En avril, les autorités béninoises ont affirmé avoir enregistré une vingtaine d’incursions de groupes armés sur le territoire depuis 2021. « Lorsque ces criminels essayent de s’implanter et n’y arrivent pas car il y a une réponse des forces de défense et de sécurité, ils s’emploient à vouloir démoraliser les populations en menant des opérations de représailles de cette nature et aussi macabres, a déclaré Wilfried Houngbedji, porte-parole du gouvernement, jeudi au cours d’une conférence de presse. Ils veulent choquer les populations et leur faire croire qu’elles n’auraient leur salut qu’en se ralliant à leur cause. »

En lisière du parc de la Pendjari, le village de Kaobagou apparaît aujourd’hui comme l’épicentre des violences.

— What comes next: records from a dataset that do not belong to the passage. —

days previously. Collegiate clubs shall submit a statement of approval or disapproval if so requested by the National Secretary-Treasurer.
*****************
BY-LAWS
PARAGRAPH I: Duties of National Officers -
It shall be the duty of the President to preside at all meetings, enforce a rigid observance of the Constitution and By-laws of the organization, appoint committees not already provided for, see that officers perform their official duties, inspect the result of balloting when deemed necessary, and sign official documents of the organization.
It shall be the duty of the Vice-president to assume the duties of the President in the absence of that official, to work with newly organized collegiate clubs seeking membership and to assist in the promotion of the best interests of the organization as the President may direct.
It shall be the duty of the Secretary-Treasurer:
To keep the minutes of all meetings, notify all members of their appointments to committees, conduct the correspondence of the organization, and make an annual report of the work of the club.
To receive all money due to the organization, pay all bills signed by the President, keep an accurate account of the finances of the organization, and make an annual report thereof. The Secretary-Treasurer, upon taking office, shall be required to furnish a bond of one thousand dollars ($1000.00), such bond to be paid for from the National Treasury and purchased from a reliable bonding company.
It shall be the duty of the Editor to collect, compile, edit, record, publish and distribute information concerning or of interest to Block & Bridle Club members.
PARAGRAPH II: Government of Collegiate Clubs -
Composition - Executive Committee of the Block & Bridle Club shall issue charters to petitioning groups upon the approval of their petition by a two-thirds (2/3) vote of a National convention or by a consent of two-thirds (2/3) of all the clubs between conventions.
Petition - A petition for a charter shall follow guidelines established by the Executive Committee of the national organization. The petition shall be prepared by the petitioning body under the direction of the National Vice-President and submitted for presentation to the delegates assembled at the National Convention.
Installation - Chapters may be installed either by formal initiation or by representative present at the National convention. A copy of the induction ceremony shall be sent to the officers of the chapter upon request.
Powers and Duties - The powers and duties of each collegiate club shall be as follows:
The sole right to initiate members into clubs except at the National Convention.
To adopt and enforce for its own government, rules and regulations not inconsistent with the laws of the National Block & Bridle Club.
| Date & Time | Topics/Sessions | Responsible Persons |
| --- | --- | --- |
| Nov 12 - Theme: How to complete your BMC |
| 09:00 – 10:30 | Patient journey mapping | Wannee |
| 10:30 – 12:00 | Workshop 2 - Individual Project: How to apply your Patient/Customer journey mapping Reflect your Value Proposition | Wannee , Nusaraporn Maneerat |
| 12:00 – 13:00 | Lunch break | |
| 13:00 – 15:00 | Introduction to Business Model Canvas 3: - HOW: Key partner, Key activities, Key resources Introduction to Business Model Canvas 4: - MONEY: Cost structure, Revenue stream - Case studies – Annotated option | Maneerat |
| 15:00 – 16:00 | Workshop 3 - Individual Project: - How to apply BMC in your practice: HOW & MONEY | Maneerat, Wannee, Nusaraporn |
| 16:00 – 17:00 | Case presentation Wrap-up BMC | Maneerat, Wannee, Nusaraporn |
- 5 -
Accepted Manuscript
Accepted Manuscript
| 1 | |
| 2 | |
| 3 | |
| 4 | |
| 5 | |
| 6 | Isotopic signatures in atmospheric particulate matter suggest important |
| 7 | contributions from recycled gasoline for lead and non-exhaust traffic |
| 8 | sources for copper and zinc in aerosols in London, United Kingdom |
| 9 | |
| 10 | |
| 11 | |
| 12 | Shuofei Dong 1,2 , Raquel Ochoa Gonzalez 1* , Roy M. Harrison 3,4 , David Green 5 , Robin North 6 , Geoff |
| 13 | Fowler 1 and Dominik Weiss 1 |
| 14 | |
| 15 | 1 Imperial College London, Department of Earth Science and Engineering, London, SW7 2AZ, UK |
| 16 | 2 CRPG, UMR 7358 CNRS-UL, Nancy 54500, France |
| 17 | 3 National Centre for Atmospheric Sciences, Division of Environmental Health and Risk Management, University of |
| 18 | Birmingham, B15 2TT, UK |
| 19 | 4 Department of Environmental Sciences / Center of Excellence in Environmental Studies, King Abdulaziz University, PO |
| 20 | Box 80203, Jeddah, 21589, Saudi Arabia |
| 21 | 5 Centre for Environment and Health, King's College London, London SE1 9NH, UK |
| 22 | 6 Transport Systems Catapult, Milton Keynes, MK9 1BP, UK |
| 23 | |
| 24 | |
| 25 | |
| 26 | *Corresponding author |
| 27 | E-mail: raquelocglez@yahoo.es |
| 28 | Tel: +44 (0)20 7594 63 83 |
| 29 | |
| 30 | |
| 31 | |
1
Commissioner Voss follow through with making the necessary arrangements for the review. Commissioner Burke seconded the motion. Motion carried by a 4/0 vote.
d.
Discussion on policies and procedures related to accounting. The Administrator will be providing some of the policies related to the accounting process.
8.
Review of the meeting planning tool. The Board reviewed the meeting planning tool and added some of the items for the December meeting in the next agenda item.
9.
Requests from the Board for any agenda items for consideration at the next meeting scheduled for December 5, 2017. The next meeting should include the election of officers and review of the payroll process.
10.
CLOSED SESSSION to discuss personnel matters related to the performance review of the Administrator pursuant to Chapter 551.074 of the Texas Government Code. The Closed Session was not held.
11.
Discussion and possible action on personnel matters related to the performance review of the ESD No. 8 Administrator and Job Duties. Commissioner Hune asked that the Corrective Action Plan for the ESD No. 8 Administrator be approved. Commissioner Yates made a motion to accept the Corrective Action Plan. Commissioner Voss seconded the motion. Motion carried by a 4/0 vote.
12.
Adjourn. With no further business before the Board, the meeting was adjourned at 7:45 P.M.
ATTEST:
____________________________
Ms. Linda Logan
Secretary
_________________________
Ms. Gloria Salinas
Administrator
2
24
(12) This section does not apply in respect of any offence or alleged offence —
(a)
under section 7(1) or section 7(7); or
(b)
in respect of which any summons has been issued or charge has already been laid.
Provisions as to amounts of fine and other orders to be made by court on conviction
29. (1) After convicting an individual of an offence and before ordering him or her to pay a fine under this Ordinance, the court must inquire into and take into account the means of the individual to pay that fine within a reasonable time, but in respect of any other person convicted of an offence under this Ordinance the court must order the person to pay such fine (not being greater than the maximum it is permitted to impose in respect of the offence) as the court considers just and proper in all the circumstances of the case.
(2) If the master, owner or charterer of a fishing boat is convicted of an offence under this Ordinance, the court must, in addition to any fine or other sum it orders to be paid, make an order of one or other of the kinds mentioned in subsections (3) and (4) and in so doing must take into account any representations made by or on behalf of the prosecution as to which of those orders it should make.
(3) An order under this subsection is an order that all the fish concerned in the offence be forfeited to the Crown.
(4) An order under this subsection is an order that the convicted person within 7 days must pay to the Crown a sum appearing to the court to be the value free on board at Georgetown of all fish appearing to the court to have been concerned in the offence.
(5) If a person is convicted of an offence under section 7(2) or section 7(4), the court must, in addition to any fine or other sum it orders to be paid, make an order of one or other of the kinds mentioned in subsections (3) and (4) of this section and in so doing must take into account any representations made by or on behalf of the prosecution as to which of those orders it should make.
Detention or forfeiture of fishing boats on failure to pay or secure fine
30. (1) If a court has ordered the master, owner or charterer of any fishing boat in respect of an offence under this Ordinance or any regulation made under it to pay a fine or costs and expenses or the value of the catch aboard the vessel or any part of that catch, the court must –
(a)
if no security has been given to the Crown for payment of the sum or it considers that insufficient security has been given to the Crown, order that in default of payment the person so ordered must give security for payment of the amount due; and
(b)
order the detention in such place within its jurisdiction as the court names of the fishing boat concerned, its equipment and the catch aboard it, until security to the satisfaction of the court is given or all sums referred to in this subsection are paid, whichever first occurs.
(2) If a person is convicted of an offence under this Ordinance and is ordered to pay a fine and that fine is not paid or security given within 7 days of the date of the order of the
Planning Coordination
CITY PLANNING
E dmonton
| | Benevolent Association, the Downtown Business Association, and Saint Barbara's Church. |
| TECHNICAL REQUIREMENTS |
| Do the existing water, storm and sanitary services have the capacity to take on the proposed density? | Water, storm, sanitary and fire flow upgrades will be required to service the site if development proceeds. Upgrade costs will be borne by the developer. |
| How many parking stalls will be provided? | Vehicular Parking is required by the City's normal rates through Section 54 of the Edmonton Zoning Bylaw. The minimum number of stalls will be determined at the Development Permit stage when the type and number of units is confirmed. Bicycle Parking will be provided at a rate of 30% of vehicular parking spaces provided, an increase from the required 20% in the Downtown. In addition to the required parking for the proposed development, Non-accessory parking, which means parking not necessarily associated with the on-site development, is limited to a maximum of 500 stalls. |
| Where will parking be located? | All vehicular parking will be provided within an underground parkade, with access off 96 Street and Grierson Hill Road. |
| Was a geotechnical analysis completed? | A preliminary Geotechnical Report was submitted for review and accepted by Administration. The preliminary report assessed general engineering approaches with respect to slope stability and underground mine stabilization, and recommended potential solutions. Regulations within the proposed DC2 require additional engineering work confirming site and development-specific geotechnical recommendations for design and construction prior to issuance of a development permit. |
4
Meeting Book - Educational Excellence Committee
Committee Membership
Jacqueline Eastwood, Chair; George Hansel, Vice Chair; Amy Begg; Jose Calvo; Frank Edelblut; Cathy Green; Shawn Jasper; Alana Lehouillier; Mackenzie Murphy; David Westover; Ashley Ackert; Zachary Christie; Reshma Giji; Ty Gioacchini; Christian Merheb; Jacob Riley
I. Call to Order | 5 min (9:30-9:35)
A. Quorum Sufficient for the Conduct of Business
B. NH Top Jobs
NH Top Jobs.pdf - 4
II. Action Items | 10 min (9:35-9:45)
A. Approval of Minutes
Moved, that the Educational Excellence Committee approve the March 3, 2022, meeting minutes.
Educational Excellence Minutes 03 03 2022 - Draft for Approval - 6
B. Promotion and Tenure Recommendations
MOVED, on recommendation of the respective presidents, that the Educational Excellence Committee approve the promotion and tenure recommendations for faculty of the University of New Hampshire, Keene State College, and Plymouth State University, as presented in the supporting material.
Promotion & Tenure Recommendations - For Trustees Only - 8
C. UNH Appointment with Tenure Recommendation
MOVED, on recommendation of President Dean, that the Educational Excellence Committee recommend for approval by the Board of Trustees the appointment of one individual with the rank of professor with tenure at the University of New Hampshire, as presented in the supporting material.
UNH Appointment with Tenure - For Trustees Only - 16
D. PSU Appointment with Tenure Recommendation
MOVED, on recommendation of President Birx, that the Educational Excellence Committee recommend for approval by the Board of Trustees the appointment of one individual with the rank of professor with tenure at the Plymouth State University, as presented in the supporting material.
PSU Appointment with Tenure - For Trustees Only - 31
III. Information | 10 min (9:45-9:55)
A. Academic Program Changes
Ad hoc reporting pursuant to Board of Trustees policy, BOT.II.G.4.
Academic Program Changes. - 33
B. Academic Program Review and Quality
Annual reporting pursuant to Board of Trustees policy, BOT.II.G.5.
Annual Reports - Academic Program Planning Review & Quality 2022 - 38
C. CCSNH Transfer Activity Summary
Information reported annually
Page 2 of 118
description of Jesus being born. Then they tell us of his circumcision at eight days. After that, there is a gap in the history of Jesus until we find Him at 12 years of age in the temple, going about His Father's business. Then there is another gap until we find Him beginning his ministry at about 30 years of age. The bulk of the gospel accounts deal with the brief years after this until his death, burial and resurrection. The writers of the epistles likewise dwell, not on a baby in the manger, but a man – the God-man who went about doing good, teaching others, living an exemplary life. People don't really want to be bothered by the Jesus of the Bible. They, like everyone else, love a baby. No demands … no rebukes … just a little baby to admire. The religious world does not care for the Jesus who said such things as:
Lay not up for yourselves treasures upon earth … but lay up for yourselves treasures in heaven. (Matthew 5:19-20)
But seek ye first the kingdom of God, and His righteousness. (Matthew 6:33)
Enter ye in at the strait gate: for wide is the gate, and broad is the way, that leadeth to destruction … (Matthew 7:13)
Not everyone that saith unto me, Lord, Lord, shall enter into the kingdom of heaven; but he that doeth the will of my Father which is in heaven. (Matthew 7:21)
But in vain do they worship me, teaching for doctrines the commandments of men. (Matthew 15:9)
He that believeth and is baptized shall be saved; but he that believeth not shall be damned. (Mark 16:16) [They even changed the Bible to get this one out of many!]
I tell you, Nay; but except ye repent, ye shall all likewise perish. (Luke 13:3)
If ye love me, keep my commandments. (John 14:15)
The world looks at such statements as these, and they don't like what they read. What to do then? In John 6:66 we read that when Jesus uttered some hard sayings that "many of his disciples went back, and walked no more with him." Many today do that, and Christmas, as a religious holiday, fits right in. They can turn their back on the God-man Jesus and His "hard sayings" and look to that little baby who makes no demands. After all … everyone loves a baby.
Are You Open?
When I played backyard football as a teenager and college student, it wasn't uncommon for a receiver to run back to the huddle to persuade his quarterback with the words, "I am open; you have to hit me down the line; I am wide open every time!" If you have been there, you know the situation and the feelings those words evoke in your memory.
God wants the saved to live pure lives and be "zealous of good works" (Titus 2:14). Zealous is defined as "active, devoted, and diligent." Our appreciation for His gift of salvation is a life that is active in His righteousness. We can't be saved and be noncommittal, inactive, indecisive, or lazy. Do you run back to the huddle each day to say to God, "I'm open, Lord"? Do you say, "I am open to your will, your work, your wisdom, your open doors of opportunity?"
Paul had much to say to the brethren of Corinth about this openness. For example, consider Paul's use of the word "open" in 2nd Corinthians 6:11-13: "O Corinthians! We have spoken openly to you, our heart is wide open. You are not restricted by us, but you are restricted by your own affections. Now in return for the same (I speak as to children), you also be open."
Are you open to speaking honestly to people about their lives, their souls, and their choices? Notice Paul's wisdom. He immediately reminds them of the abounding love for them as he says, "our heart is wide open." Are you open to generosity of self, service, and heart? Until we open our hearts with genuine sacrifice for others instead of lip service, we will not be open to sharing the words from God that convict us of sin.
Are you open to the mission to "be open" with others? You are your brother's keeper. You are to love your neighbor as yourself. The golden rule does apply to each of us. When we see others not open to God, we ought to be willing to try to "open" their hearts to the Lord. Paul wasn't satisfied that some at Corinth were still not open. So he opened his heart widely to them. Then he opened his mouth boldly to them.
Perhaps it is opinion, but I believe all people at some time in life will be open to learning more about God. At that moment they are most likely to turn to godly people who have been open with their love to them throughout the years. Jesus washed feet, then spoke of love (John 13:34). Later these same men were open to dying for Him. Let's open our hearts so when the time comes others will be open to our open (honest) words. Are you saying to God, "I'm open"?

Depuis le 3 février, dix événements en lien avec des groupes terroristes ou des tensions intercommunautaires y ont été recensés par l’Institut néerlandais des relations internationales Clingendael. Le 12 avril, deux hommes accusés d’être associés aux djihadistes ont été arrêtés à Kaobagou et transférés à la Cour de répression des infractions économiques et du terrorisme (Criet). Le 28 février, un violent affrontement y a éclaté entre des femmes des ethnies gourmantché et peule, une communauté souvent accusée de collaborer avec les terroristes. Autour du 24 février, c’est un groupe armé non identifié qui a mené une campagne de recrutement à Kaobagou et dans les alentours.

Tensions intercommunautaires

« Le village, par sa position géographique, à proximité de la Pendjari et de la frontière burkinabée, se situe dans l’une des plus importantes zones de passage », analyse Kars de Bruijne, chercheur spécialisé sur les conflits au sein de Clingendael et auteur d’un rapport paru en décembre 2022 : « Il est aussi depuis longtemps soumis à de vives tensions intercommunautaires entre les Peuls et les Gourmantché. Après l’attaque dans la soirée du 1er mai, une autre se serait produite deux jours plus tard. »

Face aux violences, le gouvernement béninois prévoit de recruter 5 000 hommes pour aider ses forces de sécurité à protéger les frontières. Après une formation de base, les nouvelles recrues, âgées de 18 à 30 ans, seront déployées dans quelques mois aux côtés de l’armée dans des régions menacées et déjà soumises à un couvre-feu entre 19 et 6 heures du matin.

Le Bénin pourrait aussi faire appel au Rwanda, dont les troupes ont été déjà été déployées au Mozambique et en Centrafrique. Après des pourparlers l’an dernier, un nouveau palier dans la coopération militaire et logistique entre les deux pays a été franchi en avril lors de la visite de Paul Kagame à Cotonou. « Nous sommes prêts à travailler avec le Bénin pour prévenir tout ce qui peut se produire autour de ses frontières », a déclaré le président rwandais. « Nous irons le plus loin possible [avec le Rwanda] si c’est nécessaire », a ajouté Patrice Talon, son homologue béninois.